_TEXT PROVIDED_:
● ● ● ● ●

According to the above description, the source driver and the method for reducing peak value therein determine whether the current bit-data is the complement of the previous bit-data. When the at least one current bit-data is the complement of the at least one previous bit-data, the at least one previous bit-data is selected and output to the input terminal of the level shifter, and the DAC circuit is used to output a voltage corresponding to the at least one current bit-data. Therefore, the level shifter and other components in the source driver are capable of decreasing the instantaneous peak current.

In order to make the aforementioned and other features and advantages of the invention comprehensible, several exemplary embodiments accompanied with figures are described in detail below.

BRIEF DESCRIPTION OF THE DRAWINGS

The accompanying drawings are included to provide a further understanding of the invention, and are incorporated in and constitute a part of this specification. The drawings illustrate embodiments of the invention and, together with the description, serve to explain the principles of the invention.

FIG. 1 is a circuit block schematic diagram of a conventional source driver.

FIG. 2 is a signal timing schematic diagram of the source driver of FIG. 1.

FIG. 3 is a circuit block schematic diagram of a source driver according to an embodiment of the invention.

FIG. 4 is a signal timing schematic diagram of the source driver of FIG. 3 according to an embodiment of the invention.

FIG. 5 is a flowchart illustrating a method for reducing peak current of a source driver according to an embodiment of the invention.

FIG. 6 is a schematic diagram of an implementation of a multiplexer of FIG. 3 according to an embodiment of the invention.

● ● ● ● ●

_EXERCISE DATA_:
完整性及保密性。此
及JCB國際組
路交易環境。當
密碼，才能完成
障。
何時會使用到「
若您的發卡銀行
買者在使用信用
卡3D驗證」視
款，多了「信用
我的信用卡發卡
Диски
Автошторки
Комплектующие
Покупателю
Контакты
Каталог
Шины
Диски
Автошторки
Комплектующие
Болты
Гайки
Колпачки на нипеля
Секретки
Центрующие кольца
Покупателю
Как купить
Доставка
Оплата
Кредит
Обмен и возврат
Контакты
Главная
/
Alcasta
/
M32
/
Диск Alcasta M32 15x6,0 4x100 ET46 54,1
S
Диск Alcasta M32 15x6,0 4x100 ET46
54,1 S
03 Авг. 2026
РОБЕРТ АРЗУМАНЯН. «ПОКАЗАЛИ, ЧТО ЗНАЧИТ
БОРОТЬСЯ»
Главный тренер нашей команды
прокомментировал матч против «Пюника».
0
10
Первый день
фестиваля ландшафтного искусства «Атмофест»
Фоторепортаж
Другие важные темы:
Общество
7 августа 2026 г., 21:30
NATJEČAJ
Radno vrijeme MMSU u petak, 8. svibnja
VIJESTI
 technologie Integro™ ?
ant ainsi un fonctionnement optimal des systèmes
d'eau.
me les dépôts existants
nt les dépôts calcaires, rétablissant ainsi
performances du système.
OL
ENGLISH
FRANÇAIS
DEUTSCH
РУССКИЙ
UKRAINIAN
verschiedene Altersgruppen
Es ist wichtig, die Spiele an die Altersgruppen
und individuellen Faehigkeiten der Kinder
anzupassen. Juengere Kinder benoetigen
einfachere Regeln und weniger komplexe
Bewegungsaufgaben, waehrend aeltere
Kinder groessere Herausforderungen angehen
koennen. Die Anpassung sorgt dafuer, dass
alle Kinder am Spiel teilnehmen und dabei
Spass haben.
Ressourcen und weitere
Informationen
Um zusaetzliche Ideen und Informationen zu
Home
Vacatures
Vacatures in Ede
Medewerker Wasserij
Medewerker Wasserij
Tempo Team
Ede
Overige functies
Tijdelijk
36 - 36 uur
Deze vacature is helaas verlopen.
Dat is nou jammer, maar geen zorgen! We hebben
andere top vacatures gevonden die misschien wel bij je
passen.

● ● ● ● ●

_DIRECTIONS_:
**1.** Summarize the source driver excerpt in two sentences.
**2.** Reproduce the stretch of the source driver excerpt from "FIG. 1 is a" through "driver of FIG. 1.".

_OUTPUTS IN ORDER_:
**1.** When the current bit-data is the complement of the previous bit-data, the source driver selects the previous bit-data and outputs it to the input terminal of the level shifter, and the DAC circuit outputs a voltage corresponding to the current bit-data. This lets the level shifter and other components decrease the instantaneous peak current, and the listed drawings include block and timing diagrams of a conventional source driver and of an embodiment of the invention, a flowchart of the method for reducing peak current, and a diagram of a multiplexer implementation.

**2.**
FIG. 1 is a circuit block schematic diagram of a conventional source driver.

FIG. 2 is a signal timing schematic diagram of the source driver of FIG. 1.